Opéra
Mahagonny corrosif par Barrie Kosky

Mahagonny corrosif par Barrie Kosky

28 octobre 2021 | PAR Nicolas Chaplain

À la Komische Oper, Barrie Kosky révèle, avec simplicité et gravité, l’essence de Grandeur et décadence de la ville de Mahagonny de Bertold Brecht et Kurt Weill. Il livre une lecture radicalement sombre de l’œuvre et fait le portrait féroce d’une société malade – la nôtre ? – pourrie par l’argent et le consumérisme, pervertie par l’action de l’Homme.

Assurément, il n’est pas facile de mettre en scène une pièce dont l’objet est un mirage. Fondée par trois truands en cavale dans le désert d’Alabama, la cité de Mahagonny se révèle vite être un modèle d’illusion et de vanité. Barrie Kosky, dont on peut aussi voir L’Opéra de quat’sous au Berliner Ensemble, signe une version très noire et désespérée de l’opéra. Son Mahagonny se joue dans un espace vide, débarrassé du folklore et des clichés liés au théâtre brechtien et au cabaret berlinois (les tenues pailletées en sont juste un clin d’œil). Ainsi le metteur en scène parvient à exprimer la modernité de l’œuvre, exhaler sa violence et sa pertinence. Il préfère au burlesque et au rire des couleurs beckettiennes, une scénographie aride et chiche, des costumes ternes et des néons crus. L’ambiance de ce Mahagonny est plutôt claustrophobique et apocalyptique.

La veuve Begbick (Nadine Weissmann), Moïse (Jens Larsen) et Fatty (Ivan Tursic) décident de fonder un paradis pour consommateurs dont les petites pièces de monnaie, sonnantes et trébuchantes, circulent dans des seaux métalliques. À Mahagonny, tout est permis pour qui a de l’argent. On paie pour accéder aux fontaines à gin, à rhum et à whisky et pour coucher avec les filles. Il n’y a pas de valeurs, pas d’amour dans cette ville où ni le prêtre ni le rabbin ne sont des remparts. Les hauts miroirs déforment, agrandissent, démultiplient les personnes et les ombres, créent des images cauchemardesques, reflètent l’égocentrisme de cette société. On se goinfre, on fait l’amour, on se bat et on se saoule sans retenue. On sacrifie une bête pour répondre à l’appétit insatiable du peuple. Jack meurt d’indigestion, la tête dans les entrailles du bélier. Joe s’écroule lors d’un combat de boxe. Puis il advient que Jim Mahoney a les poches vides et ne peut plus payer sa boisson et ses dettes. Il est alors condamné par une justice corrompue.

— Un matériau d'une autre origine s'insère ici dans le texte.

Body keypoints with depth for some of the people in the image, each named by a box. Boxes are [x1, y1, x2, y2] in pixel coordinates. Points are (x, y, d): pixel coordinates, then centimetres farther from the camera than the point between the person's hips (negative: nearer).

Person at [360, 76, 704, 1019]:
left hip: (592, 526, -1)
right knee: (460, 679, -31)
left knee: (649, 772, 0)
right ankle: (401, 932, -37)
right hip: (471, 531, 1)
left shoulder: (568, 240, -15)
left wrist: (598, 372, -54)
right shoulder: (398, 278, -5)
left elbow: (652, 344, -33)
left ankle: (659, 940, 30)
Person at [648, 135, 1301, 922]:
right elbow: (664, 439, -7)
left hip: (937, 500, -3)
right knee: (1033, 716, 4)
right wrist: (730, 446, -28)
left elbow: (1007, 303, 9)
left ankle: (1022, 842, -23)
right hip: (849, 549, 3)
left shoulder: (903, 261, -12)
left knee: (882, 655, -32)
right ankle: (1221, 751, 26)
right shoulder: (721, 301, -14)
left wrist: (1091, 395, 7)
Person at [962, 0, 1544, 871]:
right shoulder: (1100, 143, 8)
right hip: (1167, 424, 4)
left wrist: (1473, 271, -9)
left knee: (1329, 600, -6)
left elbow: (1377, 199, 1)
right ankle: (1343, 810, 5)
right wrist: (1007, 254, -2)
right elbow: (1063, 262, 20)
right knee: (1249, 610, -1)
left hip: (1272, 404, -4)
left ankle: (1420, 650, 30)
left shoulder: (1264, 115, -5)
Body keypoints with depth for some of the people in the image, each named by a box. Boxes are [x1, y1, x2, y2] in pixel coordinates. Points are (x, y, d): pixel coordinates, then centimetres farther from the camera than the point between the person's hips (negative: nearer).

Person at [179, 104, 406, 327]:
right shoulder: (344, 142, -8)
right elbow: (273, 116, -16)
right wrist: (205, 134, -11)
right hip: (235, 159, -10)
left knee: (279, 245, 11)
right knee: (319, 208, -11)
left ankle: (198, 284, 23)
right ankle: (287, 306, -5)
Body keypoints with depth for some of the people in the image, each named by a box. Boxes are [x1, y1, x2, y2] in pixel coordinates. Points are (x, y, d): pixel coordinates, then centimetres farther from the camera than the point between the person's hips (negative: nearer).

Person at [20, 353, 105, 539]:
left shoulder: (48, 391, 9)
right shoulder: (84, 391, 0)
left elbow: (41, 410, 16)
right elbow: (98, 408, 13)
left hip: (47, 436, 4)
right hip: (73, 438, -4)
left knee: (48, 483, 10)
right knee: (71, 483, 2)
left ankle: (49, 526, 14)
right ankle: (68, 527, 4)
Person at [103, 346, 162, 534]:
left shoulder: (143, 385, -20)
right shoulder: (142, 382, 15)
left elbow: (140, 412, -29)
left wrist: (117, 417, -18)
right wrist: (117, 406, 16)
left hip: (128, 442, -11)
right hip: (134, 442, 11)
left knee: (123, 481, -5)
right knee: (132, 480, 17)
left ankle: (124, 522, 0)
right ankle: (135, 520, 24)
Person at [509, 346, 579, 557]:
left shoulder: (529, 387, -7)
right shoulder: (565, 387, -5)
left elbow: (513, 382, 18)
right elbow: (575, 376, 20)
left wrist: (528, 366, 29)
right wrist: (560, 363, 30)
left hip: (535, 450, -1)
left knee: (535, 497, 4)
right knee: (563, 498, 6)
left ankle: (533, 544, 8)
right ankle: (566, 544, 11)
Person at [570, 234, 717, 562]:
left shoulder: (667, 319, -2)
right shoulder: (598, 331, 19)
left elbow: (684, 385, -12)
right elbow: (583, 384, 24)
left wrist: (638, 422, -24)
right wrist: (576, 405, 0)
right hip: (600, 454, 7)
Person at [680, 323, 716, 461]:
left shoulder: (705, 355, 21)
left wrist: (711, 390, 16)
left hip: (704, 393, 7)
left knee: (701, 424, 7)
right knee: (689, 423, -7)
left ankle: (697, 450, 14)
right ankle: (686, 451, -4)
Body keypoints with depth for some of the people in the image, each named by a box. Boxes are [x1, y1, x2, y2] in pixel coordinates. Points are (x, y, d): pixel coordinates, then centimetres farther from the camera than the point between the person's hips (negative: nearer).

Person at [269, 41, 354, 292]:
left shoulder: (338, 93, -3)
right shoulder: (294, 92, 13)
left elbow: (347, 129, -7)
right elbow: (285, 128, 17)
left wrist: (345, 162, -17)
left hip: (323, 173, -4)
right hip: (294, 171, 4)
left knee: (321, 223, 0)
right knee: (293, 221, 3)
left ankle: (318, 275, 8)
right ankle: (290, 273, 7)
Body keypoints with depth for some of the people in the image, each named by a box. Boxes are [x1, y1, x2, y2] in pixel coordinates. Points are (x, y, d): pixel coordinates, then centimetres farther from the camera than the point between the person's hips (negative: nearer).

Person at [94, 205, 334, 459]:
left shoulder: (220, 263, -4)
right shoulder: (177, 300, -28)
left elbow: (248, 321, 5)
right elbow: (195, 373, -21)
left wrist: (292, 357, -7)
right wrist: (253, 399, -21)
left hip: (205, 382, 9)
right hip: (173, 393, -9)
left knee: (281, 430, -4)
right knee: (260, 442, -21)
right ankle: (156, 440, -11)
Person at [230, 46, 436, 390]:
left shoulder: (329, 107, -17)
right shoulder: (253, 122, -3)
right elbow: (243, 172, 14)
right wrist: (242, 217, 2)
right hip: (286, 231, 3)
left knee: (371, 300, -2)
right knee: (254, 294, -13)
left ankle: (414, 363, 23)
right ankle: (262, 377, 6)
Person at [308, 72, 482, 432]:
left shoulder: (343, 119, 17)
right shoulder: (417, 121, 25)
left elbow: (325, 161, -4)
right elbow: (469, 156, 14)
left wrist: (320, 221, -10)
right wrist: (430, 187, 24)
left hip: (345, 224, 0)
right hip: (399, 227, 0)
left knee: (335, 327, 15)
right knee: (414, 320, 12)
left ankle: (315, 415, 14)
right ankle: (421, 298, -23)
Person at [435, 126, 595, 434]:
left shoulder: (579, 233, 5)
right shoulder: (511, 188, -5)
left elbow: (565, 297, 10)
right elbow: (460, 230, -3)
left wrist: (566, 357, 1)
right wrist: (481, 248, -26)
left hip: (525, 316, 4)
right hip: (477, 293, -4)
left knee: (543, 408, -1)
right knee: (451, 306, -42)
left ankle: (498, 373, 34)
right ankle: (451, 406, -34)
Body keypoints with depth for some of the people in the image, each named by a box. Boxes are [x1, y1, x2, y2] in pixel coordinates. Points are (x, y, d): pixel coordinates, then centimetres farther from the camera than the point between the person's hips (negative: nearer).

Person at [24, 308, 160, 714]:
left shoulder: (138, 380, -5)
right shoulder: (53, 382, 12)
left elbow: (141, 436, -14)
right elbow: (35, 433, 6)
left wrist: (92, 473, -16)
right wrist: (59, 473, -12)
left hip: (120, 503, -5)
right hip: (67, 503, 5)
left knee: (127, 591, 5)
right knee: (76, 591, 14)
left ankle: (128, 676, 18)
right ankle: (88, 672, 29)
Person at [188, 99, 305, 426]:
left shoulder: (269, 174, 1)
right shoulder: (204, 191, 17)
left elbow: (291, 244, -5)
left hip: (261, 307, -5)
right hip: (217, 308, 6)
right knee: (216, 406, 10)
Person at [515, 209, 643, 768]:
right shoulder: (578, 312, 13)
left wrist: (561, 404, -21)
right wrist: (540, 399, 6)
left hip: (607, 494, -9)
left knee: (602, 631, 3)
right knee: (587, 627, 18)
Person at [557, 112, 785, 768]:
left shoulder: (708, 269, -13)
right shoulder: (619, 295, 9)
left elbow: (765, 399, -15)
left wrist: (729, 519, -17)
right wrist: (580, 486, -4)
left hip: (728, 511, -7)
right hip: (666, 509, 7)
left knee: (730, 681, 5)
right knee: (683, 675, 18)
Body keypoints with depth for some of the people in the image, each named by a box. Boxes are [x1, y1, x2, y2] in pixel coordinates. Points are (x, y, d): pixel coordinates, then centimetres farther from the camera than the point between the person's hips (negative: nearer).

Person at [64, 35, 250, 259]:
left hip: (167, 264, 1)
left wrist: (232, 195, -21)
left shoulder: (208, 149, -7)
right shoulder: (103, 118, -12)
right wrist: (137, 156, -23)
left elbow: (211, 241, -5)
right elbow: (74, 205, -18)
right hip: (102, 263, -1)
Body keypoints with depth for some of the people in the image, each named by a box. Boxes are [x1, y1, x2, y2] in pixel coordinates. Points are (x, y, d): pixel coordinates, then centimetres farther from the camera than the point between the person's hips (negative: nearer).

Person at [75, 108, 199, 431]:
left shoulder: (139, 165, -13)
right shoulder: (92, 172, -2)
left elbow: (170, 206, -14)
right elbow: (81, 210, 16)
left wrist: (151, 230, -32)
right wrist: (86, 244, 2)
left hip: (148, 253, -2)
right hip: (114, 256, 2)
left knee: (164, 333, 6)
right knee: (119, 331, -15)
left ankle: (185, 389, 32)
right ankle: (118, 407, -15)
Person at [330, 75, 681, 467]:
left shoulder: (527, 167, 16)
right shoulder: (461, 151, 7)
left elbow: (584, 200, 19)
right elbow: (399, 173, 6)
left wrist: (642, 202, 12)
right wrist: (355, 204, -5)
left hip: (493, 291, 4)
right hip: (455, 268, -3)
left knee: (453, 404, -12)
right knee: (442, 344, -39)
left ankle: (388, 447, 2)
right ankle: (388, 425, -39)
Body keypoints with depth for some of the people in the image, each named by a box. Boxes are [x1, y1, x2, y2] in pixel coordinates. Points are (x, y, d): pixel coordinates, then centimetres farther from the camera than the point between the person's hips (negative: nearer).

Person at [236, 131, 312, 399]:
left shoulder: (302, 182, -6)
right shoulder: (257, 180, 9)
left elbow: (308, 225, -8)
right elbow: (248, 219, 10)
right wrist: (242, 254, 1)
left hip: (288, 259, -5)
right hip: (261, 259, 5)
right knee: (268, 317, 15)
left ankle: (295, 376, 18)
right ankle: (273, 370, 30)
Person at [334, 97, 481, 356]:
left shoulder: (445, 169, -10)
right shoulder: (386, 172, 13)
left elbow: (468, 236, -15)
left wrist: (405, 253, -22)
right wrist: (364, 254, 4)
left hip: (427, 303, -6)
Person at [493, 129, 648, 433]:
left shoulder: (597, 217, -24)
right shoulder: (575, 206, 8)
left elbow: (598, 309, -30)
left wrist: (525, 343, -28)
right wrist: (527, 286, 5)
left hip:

Pour Barrie Kosky, Jim n’est pas un simple jouisseur anarchiste. Sa vision du protagoniste est plus subtile, plus complexe. Jim est un homme blessé, écœuré, inadapté. S’il pisse sur le pianiste en frac qui joue sur un piano à queue, c’est ici plus par détresse que par provocation. Jim est un existentialiste, un poète qui chante avec une douce nostalgie les forêts d’Alaska sous la neige, un marginal qui ne troque pas son jean et sa chemise de bûcheron contre les vêtements noirs uniformes que tous les habitants adoptent. Il devient un bouc émissaire. Fouetté, les mains nouées, abandonné par ses amies et lynché par la foule, il est une figure christique. Les fondateurs de la ville lui crèvent les yeux. Lors d’un tableau lent et terrible, les habitants se passent successivement un couteau et chacun, à son tour, enfonce la lame dans le dos, le ventre, la cuisse de Jim qui s’écroule au sol recouvert de sang, L’image effroyable – sorte d’ecce homo – est saisissante et bouleversante.

Le chœur de la Komische Oper tient une place importante dans cette œuvre collective. Le couple central est formé par Nadja Mchantaf (Jenny), très à l’aise, et Allan Clayton, violent et tendre, vigoureux et déchirant. Vocalement très en forme, son jeu théâtral est également impressionnant. L’orchestre, dirigé par son chef Ainars Rubikis, évolue volontairement crescendo pendant toute la représentation pour culminer lors du final (timbales menaçantes et trompettes tragiques), quitte à être lent ou à freiner les chevaux dans la première partie.

Le Mahagonny amer et féroce de Barrie Kosky interroge plus que jamais la responsabilité de l’homme capable du pire en exposant les œuvres ou les manœuvres collectives, les dangers d’une pensée uniformisée, d’un égoïsme extrême. « L’ouragan est mauvais. Le typhon l’est encore plus mais le pire c’est l’homme » dit Brecht.